Dataset excerpts:
Segment Open

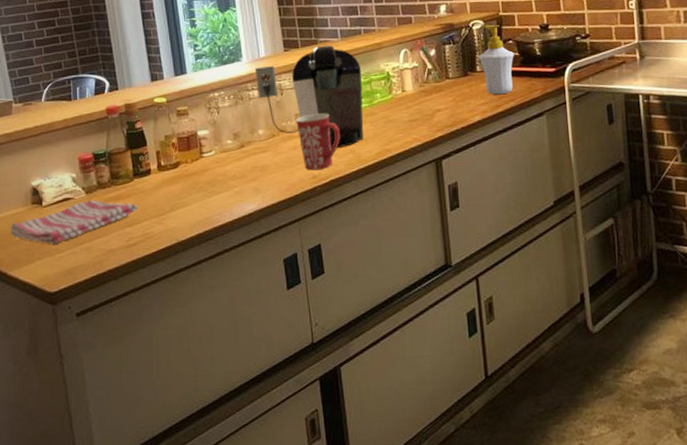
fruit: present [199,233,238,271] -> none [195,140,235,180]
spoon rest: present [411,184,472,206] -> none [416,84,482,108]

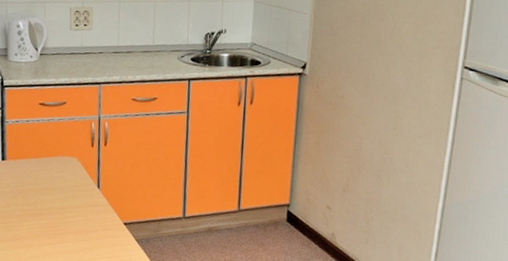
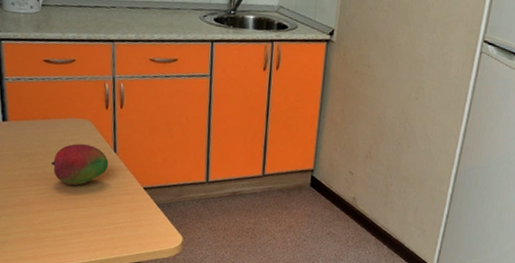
fruit: none [41,180,93,221] -> present [50,144,109,185]

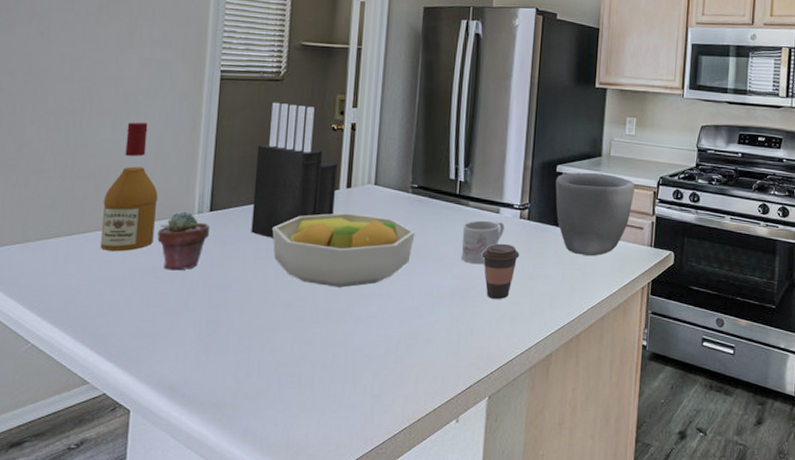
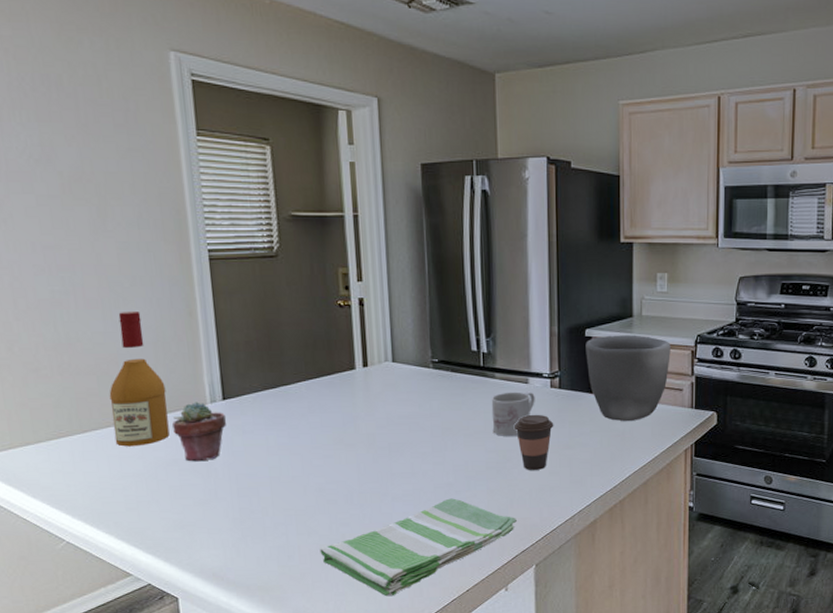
knife block: present [251,102,338,238] -> none [261,280,353,423]
fruit bowl: present [272,213,415,288] -> none [291,393,442,469]
dish towel: none [278,322,475,422] -> present [319,498,517,597]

Segment Closed

Work instructions: Which lines of the material contain the string "fruit"? List each of them.

Response:
fruit: present [199,233,238,271] -> none [195,140,235,180]
fruit: none [41,180,93,221] -> present [50,144,109,185]
fruit bowl: present [272,213,415,288] -> none [291,393,442,469]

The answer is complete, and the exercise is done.